CCFI Commentary Issue 06, 2017

  Freight rates in the ocean-going route tumble

  China export box transport market sees demand on the rising trend, but the fast recovering speed of capacity hits supply/demand condition. Freight rates in the ocean-going route tumble and the comprehensive index decreases further. On Feb.17, Shanghai Containerized Freight Index (SCFI) issued by Shanghai Shipping Exchange quotes 830.46 points, tumbling by 6.3% against one week ago.

  As the growth of destination economy and the stable increase of consumption demand, transport demand in the Europe route has a good performance. However, owing to the gradual recovery of services, supply/demand condition has no improvement, and the average slot utilization rate remains between 85%-90%. Nevertheless, as the faster recovery speed of cargo volume, box liners are more confident towards the post market, and booking rate is declined. On Feb.17, freight rate in the Shanghai-Europe route (covering seaborne surcharges) quotes USD858/TEU, a week-on-week decrease of 6.0%. In the Mediterranean route, regional economies including Greece and Italy are uncertainty, and the whole cargo volume performs weaker than that in the Europe route. However, under the support of stock of cargo volume by box liners, the supply/demand condition remains stable, and spot rate tumbles slightly. On Feb.17, freight rate in the Shanghai-Mediterranean route (covering seaborne surcharges) quotes USD844/TEU, falling by 3.7% from one week ago.

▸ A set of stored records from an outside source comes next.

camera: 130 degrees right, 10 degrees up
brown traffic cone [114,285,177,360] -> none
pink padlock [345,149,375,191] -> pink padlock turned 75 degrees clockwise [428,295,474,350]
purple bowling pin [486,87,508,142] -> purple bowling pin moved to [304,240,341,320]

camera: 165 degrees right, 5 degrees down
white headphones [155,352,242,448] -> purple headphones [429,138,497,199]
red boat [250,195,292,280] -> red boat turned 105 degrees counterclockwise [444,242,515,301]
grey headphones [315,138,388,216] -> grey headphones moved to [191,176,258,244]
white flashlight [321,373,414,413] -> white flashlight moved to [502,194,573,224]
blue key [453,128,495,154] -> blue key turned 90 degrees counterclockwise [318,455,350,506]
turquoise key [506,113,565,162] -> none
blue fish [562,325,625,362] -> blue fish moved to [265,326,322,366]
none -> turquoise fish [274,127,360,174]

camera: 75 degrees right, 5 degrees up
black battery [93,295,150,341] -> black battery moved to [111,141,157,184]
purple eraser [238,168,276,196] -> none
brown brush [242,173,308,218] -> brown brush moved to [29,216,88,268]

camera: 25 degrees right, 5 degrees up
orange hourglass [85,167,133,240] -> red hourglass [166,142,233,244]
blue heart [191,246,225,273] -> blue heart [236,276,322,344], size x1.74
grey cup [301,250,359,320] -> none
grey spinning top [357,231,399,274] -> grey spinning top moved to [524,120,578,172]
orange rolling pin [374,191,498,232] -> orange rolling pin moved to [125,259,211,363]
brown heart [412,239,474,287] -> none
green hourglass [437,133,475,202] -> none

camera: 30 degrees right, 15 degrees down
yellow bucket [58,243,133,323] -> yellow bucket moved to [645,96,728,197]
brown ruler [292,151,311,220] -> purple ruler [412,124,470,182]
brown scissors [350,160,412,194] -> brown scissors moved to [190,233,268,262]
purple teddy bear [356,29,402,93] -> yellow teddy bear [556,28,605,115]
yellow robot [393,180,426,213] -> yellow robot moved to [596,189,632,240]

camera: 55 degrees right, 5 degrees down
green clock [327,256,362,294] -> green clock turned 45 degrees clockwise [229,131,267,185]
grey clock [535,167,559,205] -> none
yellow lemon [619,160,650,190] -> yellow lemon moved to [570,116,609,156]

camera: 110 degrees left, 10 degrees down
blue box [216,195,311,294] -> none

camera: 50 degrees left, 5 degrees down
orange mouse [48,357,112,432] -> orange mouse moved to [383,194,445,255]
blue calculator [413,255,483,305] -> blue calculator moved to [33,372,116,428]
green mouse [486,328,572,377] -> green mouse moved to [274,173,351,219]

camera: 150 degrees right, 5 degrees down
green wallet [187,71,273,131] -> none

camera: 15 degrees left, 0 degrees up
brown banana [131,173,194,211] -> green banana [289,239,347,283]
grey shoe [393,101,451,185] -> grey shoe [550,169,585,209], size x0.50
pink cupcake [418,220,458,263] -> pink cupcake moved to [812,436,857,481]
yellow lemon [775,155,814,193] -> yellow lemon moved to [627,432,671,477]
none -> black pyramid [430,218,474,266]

  Owing to the healthy economy condition, transport demand has a good performance, and both the average slot utilization rates in the USWC and USEC routes recover to around 90%. However, as the good expect on the market, box liners reinforce to reduce freight rate for the sake of market share, leading spot booking rate tumbling faster. On Feb.17, freight rates in the routes from Shanghai to USWC and USEC (covering seaborne surcharges) quote USD1771/FEU and USD3214/FEU, decreasing by 9.8% and 7.0% from one week ago respectively.

  Cargo volume has a good recovery in the Persian Gulf route, where the average slot utilization rate remains above 90%. Owing to that supply/demand condition sustains at the relatively high level, the average booking rate decreases by less than USD50/TEU despite during the slack season. On Feb.17, freight rate in the Shanghai-Persian Gulf route (covering seaborne surcharges) quotes USD578/TEU, falling by 5.1% against one week ago.

  Transport demand is vulnerable in the Australia/New Zealand route, where the average slot utilization rate is even below 50%. For the excess vessel space, box liners carry on reducing freight rate, with spot rate declining depressively. On Feb.17, freight rate in the Shanghai-Australia/New Zealand route (covering seaborne surcharges) has a week-on-week decrease of 13.3% to USD572/TEU.

  In the South America route, transport demand is flat, and demand/supply condition tends to be weak. As a result, most box liners withdraw freight rate increase plan and begin to reduce booking rate. Some box liners are forced to decrease freight rate, leading spot rate tumbling heavily. On Feb.17, freight rate in the Shanghai-South America route (covering seaborne surcharges) quotes USD1756/TEU, falling by 10.4% from one week ago.